### Record set ###

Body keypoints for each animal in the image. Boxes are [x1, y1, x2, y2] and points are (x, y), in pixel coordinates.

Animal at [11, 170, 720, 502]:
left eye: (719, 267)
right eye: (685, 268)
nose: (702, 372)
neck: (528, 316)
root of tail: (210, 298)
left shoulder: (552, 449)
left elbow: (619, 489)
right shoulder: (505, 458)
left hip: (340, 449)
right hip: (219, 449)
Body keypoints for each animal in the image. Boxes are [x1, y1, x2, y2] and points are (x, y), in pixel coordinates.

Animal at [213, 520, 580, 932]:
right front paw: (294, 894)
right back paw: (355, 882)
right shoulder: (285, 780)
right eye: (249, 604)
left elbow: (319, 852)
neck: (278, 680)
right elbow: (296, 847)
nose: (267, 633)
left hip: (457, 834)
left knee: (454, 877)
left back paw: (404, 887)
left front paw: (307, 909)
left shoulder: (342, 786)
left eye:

###
### Record set ###

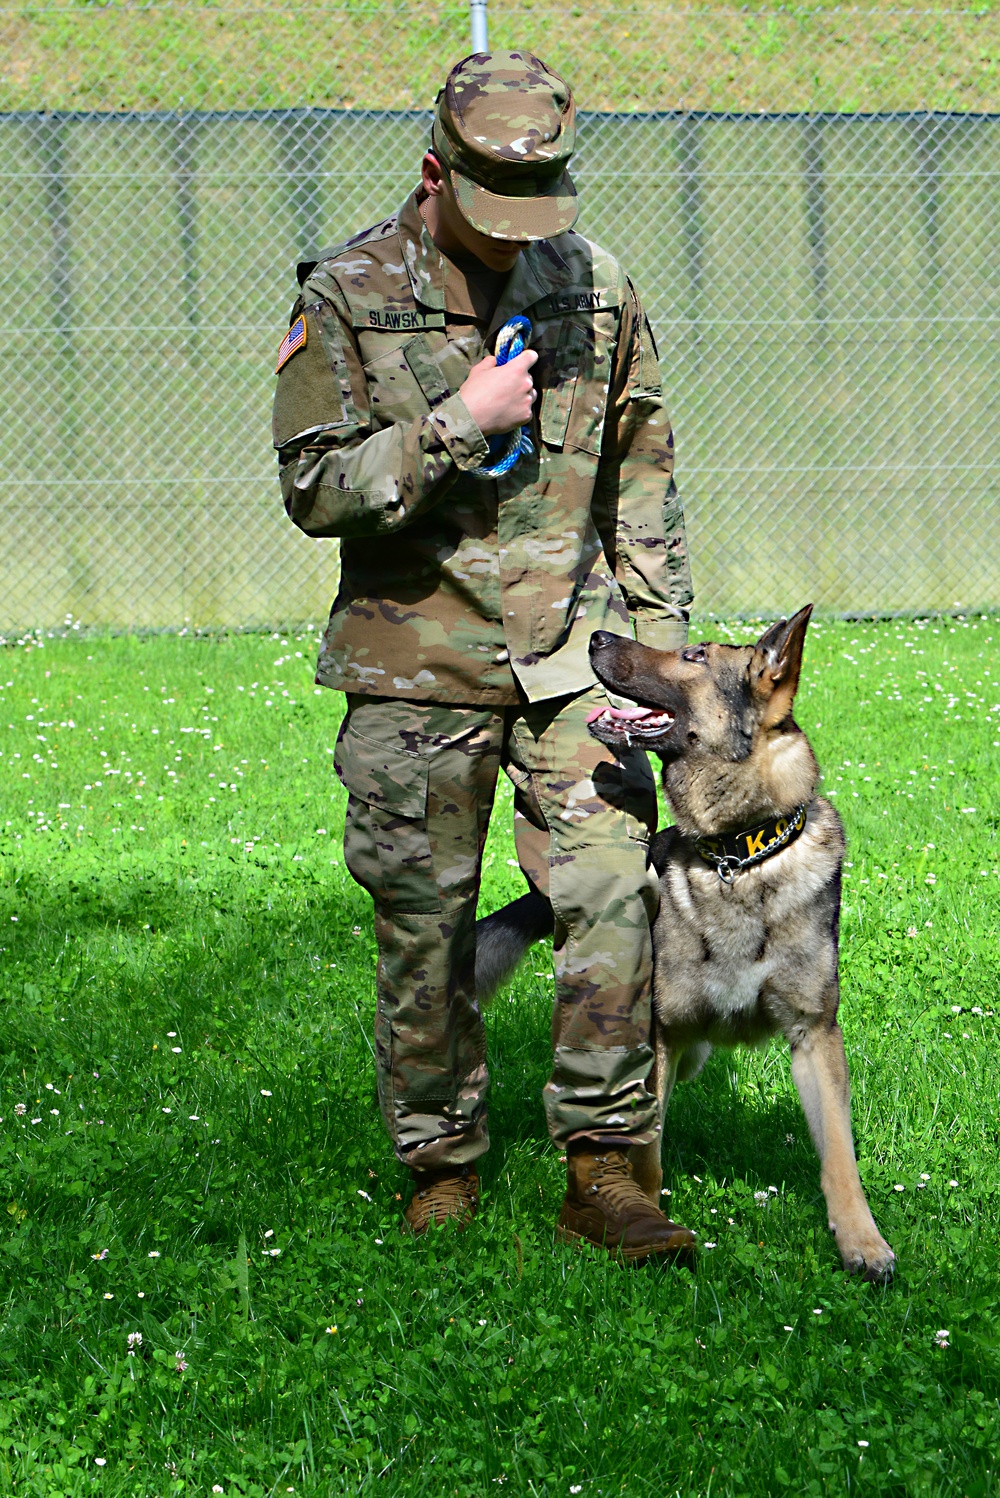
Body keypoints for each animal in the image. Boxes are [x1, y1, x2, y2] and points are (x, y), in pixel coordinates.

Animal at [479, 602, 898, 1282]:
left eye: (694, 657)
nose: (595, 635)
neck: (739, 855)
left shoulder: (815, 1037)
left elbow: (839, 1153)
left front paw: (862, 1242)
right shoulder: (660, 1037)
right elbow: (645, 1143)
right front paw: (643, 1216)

###

Brief
Find "shoulder" in the data above. Report each line where it appears.

Response to the exercise
left shoulder: (552, 449)
right shoulder: (505, 458)
right shoulder: (285, 780)
left shoulder: (342, 786)
left shoulder: (815, 1037)
right shoulder: (660, 1037)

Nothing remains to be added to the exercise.